O único estudo sobre os catadores realizado na região foi feito em Santo André no ano passado. A cidade contabilizou 1,8 mil pessoas que tiram do material reciclável a sua renda. O levantamento foi feito pelo Semasa (Serviço de Saneamento Ambiental de Santo André) com base em informações coletadas entre o final de 2021 e início de 2022, e originou o livro ‘Um olhar integrado sobre catadores de materiais recicláveis de Santo André’, lançado em agosto de 2022.

A pesquisa mostrou que a maioria dos entrevistados, 60,8%, é morador de Santo André havia mais de 20 anos. Além disso, 62,7% têm entre 30 e 59 anos, e 20% têm 60 anos ou mais. Do total, 43,5% se auto declaram brancos e 52,6% pretos ou pardos e quase a metade, 47,2%, é casada. Apenas 31,9% dos catadores não têm filhos. O estudo mostrou, ainda, que o catador e morador de rua são realidades que poucas vezes se misturam, já que 85,5% dos pesquisados disseram que moram em casa ou em moradia improvisada e somente 9,5% moram na rua.

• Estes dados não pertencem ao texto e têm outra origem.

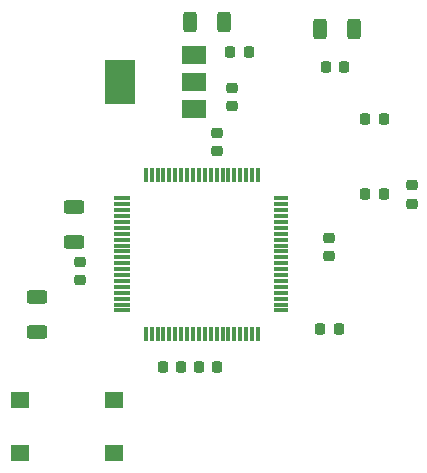
<source format=gbr>
%TF.GenerationSoftware,KiCad,Pcbnew,7.0.7*%
%TF.CreationDate,2023-12-05T11:36:27+01:00*%
%TF.ProjectId,PF,50462e6b-6963-4616-945f-706362585858,rev?*%
%TF.SameCoordinates,Original*%
%TF.FileFunction,Paste,Top*%
%TF.FilePolarity,Positive*%
%FSLAX46Y46*%
G04 Gerber Fmt 4.6, Leading zero omitted, Abs format (unit mm)*
G04 Created by KiCad (PCBNEW 7.0.7) date 2023-12-05 11:36:27*
%MOMM*%
%LPD*%
G01*
G04 APERTURE LIST*
G04 Aperture macros list*
%AMRoundRect*
0 Rectangle with rounded corners*
0 $1 Rounding radius*
0 $2 $3 $4 $5 $6 $7 $8 $9 X,Y pos of 4 corners*
0 Add a 4 corners polygon primitive as box body*
4,1,4,$2,$3,$4,$5,$6,$7,$8,$9,$2,$3,0*
0 Add four circle primitives for the rounded corners*
1,1,$1+$1,$2,$3*
1,1,$1+$1,$4,$5*
1,1,$1+$1,$6,$7*
1,1,$1+$1,$8,$9*
0 Add four rect primitives between the rounded corners*
20,1,$1+$1,$2,$3,$4,$5,0*
20,1,$1+$1,$4,$5,$6,$7,0*
20,1,$1+$1,$6,$7,$8,$9,0*
20,1,$1+$1,$8,$9,$2,$3,0*%
G04 Aperture macros list end*
%ADD10RoundRect,0.250000X-0.312500X-0.625000X0.312500X-0.625000X0.312500X0.625000X-0.312500X0.625000X0*%
%ADD11RoundRect,0.250000X0.312500X0.625000X-0.312500X0.625000X-0.312500X-0.625000X0.312500X-0.625000X0*%
%ADD12RoundRect,0.225000X-0.225000X-0.250000X0.225000X-0.250000X0.225000X0.250000X-0.225000X0.250000X0*%
%ADD13RoundRect,0.225000X0.250000X-0.225000X0.250000X0.225000X-0.250000X0.225000X-0.250000X-0.225000X0*%
%ADD14RoundRect,0.225000X0.225000X0.250000X-0.225000X0.250000X-0.225000X-0.250000X0.225000X-0.250000X0*%
%ADD15R,1.397000X0.300000*%
%ADD16R,0.300000X1.200000*%
%ADD17R,1.200000X0.300000*%
%ADD18RoundRect,0.218750X-0.218750X-0.256250X0.218750X-0.256250X0.218750X0.256250X-0.218750X0.256250X0*%
%ADD19R,1.600000X1.400000*%
%ADD20R,2.006600X1.498600*%
%ADD21R,2.540000X3.810000*%
%ADD22RoundRect,0.225000X-0.250000X0.225000X-0.250000X-0.225000X0.250000X-0.225000X0.250000X0.225000X0*%
%ADD23RoundRect,0.250000X0.625000X-0.312500X0.625000X0.312500X-0.625000X0.312500X-0.625000X-0.312500X0*%
G04 APERTURE END LIST*
D10*
%TO.C,R4*%
X138045000Y-73025000D03*
X140970000Y-73025000D03*
%TD*%
D11*
%TO.C,R3*%
X151957500Y-73660000D03*
X149032500Y-73660000D03*
%TD*%
D12*
%TO.C,C10*%
X141465000Y-75565000D03*
X143015000Y-75565000D03*
%TD*%
D13*
%TO.C,C5*%
X140335000Y-83960000D03*
X140335000Y-82410000D03*
%TD*%
D14*
%TO.C,C3*%
X140335000Y-102235000D03*
X138785000Y-102235000D03*
%TD*%
D15*
%TO.C,IC1*%
X132340000Y-87960000D03*
X132340000Y-88460000D03*
X132340000Y-88960000D03*
X132340000Y-89460000D03*
X132340000Y-89960000D03*
X132340000Y-90460000D03*
X132340000Y-90960000D03*
X132340000Y-91460000D03*
X132340000Y-91960000D03*
X132340000Y-92460000D03*
X132340000Y-92960000D03*
X132340000Y-93460000D03*
X132340000Y-93960000D03*
X132340000Y-94460000D03*
X132340000Y-94960000D03*
X132340000Y-95460000D03*
X132340000Y-95960000D03*
X132340000Y-96460000D03*
X132340000Y-96960000D03*
X132340000Y-97460000D03*
D16*
X134315000Y-99435000D03*
X134815000Y-99435000D03*
X135315000Y-99435000D03*
X135815000Y-99435000D03*
X136315000Y-99435000D03*
X136815000Y-99435000D03*
X137315000Y-99435000D03*
X137815000Y-99435000D03*
X138315000Y-99435000D03*
X138815000Y-99435000D03*
X139315000Y-99435000D03*
X139815000Y-99435000D03*
X140315000Y-99435000D03*
X140815000Y-99435000D03*
X141315000Y-99435000D03*
X141815000Y-99435000D03*
X142315000Y-99435000D03*
X142815000Y-99435000D03*
X143315000Y-99435000D03*
X143815000Y-99435000D03*
D17*
X145790000Y-97460000D03*
X145790000Y-96960000D03*
X145790000Y-96460000D03*
X145790000Y-95960000D03*
X145790000Y-95460000D03*
X145790000Y-94960000D03*
X145790000Y-94460000D03*
X145790000Y-93960000D03*
X145790000Y-93460000D03*
X145790000Y-92960000D03*
X145790000Y-92460000D03*
X145790000Y-91960000D03*
X145790000Y-91460000D03*
X145790000Y-90960000D03*
X145790000Y-90460000D03*
X145790000Y-89960000D03*
X145790000Y-89460000D03*
X145790000Y-88960000D03*
X145790000Y-88460000D03*
X145790000Y-87960000D03*
D16*
X143815000Y-85985000D03*
X143315000Y-85985000D03*
X142815000Y-85985000D03*
X142315000Y-85985000D03*
X141815000Y-85985000D03*
X141315000Y-85985000D03*
X140815000Y-85985000D03*
X140315000Y-85985000D03*
X139815000Y-85985000D03*
X139315000Y-85985000D03*
X138815000Y-85985000D03*
X138315000Y-85985000D03*
X137815000Y-85985000D03*
X137315000Y-85985000D03*
X136815000Y-85985000D03*
X136315000Y-85985000D03*
X135815000Y-85985000D03*
X135315000Y-85985000D03*
X134815000Y-85985000D03*
X134315000Y-85985000D03*
%TD*%
D13*
%TO.C,C1*%
X128765000Y-94895000D03*
X128765000Y-93345000D03*
%TD*%
D18*
%TO.C,D1*%
X149555000Y-76835000D03*
X151130000Y-76835000D03*
%TD*%
D13*
%TO.C,C4*%
X149860000Y-92850000D03*
X149860000Y-91300000D03*
%TD*%
D19*
%TO.C,RESET0*%
X131635000Y-109565000D03*
X123635000Y-109565000D03*
X131635000Y-105065000D03*
X123635000Y-105065000D03*
%TD*%
D12*
%TO.C,C2*%
X135750000Y-102235000D03*
X137300000Y-102235000D03*
%TD*%
D20*
%TO.C,U1*%
X138404600Y-80365600D03*
X138404600Y-78079600D03*
X138404600Y-75793600D03*
D21*
X132105400Y-78105000D03*
%TD*%
D12*
%TO.C,C8*%
X152895000Y-87630000D03*
X154445000Y-87630000D03*
%TD*%
D14*
%TO.C,C6*%
X150635000Y-99060000D03*
X149085000Y-99060000D03*
%TD*%
D22*
%TO.C,C11*%
X141605000Y-78600000D03*
X141605000Y-80150000D03*
%TD*%
D13*
%TO.C,C7*%
X156845000Y-88405000D03*
X156845000Y-86855000D03*
%TD*%
D12*
%TO.C,C9*%
X152895000Y-81280000D03*
X154445000Y-81280000D03*
%TD*%
D23*
%TO.C,R1*%
X128270000Y-91632500D03*
X128270000Y-88707500D03*
%TD*%
%TO.C,R2*%
X125095000Y-99252500D03*
X125095000Y-96327500D03*
%TD*%
M02*

</source>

Os animais de estimação, como cães e gatos, são os companheiros da jornada junto aos carrinhos de coleta; e 72,3% dos entrevistados disseram que têm cães e 53,3% possuem gatos. Dos 853 catadores que participaram do mapeamento realizado pelo Semasa, 74,4% são do sexo masculino e 23,3% são do sexo feminino.

 

Diadema

Diadema informou que não tem um número exato de catadores, mas quer ampliar a discussão para apoiar e formalizar os catadores individuais. O município informa que não há atendimento específico para os catadores. “As pessoas em situação de vulnerabilidade podem ser atendidas pelos equipamentos públicos de assistência social como o Centro POP, abrigos e instituições sociais parceiras. Na rede municipal de saúde, os catadores são atendidos como qualquer usuário, no atendimento básico ou especializado”. Diadema implantou o Programa Recicla Diadema com a participação dos catadores organizados, mas a administração diz que estuda medidas para incluir também os catadores individuais.

São Caetano

A Prefeitura de São Caetano diz que acompanha a movimentação de catadores pela cidade, mas salienta que o número de pessoas nesta situação, como carrinheiros, é extremamente volátil, principalmente pelo fato de a maioria ser de outros municípios. A administração informa que o Saesa (Sistema de Água, Esgoto e Saneamento Ambiental) orientou uma família, que acumulava materiais em casa, sobre os perigos à saúde e à segurança da mesma. A cidade informa que os programas sociais têm caráter universal para todos os munícipes e não apenas para um público específico.